I won’t lie.  I used to be one of those runners who always needed to wear headphones during a run whether I was inside or outside.  If something happened and I forgot my music, then I would be pissed off during the entire run.  I remember that it wasn’t recommended during the Team in Training runs, but people would still wear them even if it meant keeping only one ear bud in.  It didn’t really make sense to run with a group while listening to music, but we did it anyway.  I don’t think that was always the case, but it wasn’t uncommon.

It wasn’t until I moved to Colorado just nearly 2 years ago when I decided to try running sans music. Most of the people in the run club didn’t wear headphones and we ended up talking a lot more on our social runs.  There soon came a point when I stopped wearing headphones even if I went for a run by myself.  Like I mentioned, I always seem to find a way to entertain myself.  I think I had reached a new level in my mental strength.  I could run fast and run far even without music.  I understood depending on it before when I needed a distraction from the pain and boredom (or so I thought it was boredom when I think it was actually my lack of true joy for running).   I do have that sense of pain and boredom when I run on the treadmill, so the headphones are still my crutch as far as that goes.  Either that or a magazine or t.v. show.  I haven’t quite gotten to that level of mental toughness yet.

Maybe introverts are better able to adapt to running alone without music.  I don’t mind being inside my own head for 3 hours or more.  I can always find something to talk about… with myself.  I make plans.  I develop ideas.  I solve problems.   Not only that, but I feel like I have more of a connection with nature when I am not trapped in a music bubble.  I can hear that squirrel moving around in the bushes (or at least I imagine it is just a cute, sweet little squirrel) or the birds chirping in the trees.  I can even make contact with the other runners who pass by and respond politely to their friendly “Good Morning.”
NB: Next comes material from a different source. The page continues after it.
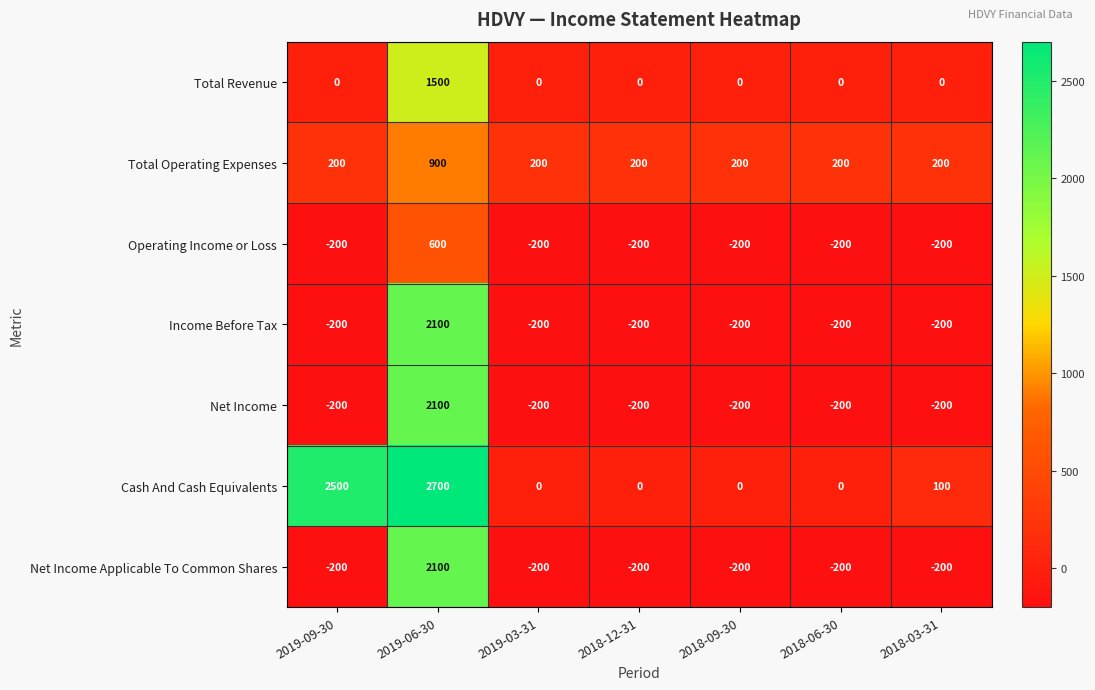

At how many categories does at least one series exceed 2072?

2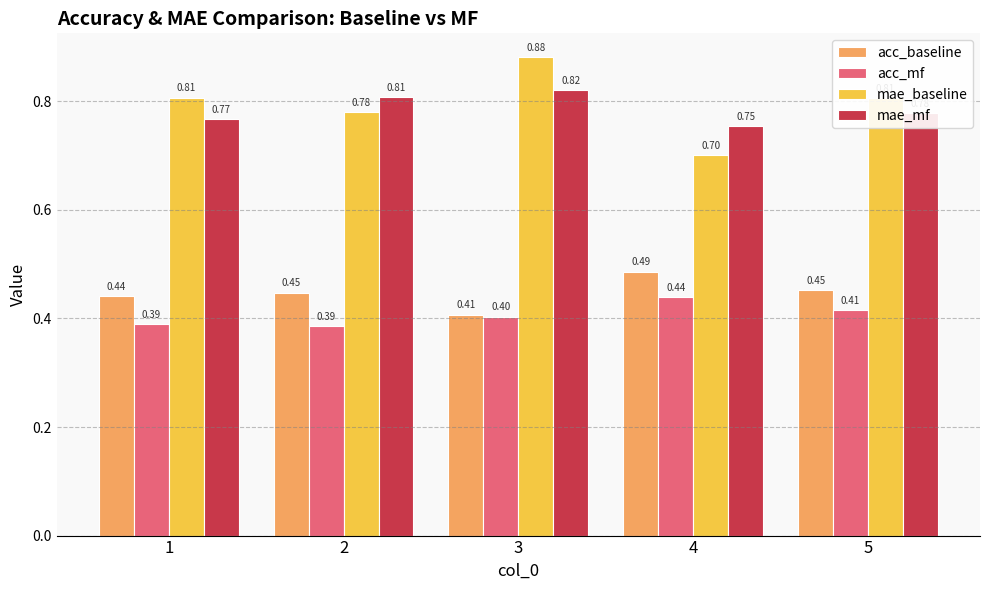

Is it true that acc_mf equals 0.4 at 3?

True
If this doesn’t convert you, then maybe the idea of overall safety will.  I would not be able to hear the rattle of a snake, the grunt of a bear or the flick of a switch blade if I had headphones blasting music into my ear.  Even if you don’t run in the wilderness, keep in mind that it is more difficult to hear cars and psychos when you listen to your music out on the roads and sidewalks in your neighborhood.  At least keep one ear bud out.  There are just too many cases of runners being molested, kidnapped and killed.   There is no point taking chances that just aren’t necessary.  You could be smart like me and run alone on a wilderness trail and get mauled by a mountain lion.  At least I carry a knife and leave my headphones at home.  Stay safe my running friends!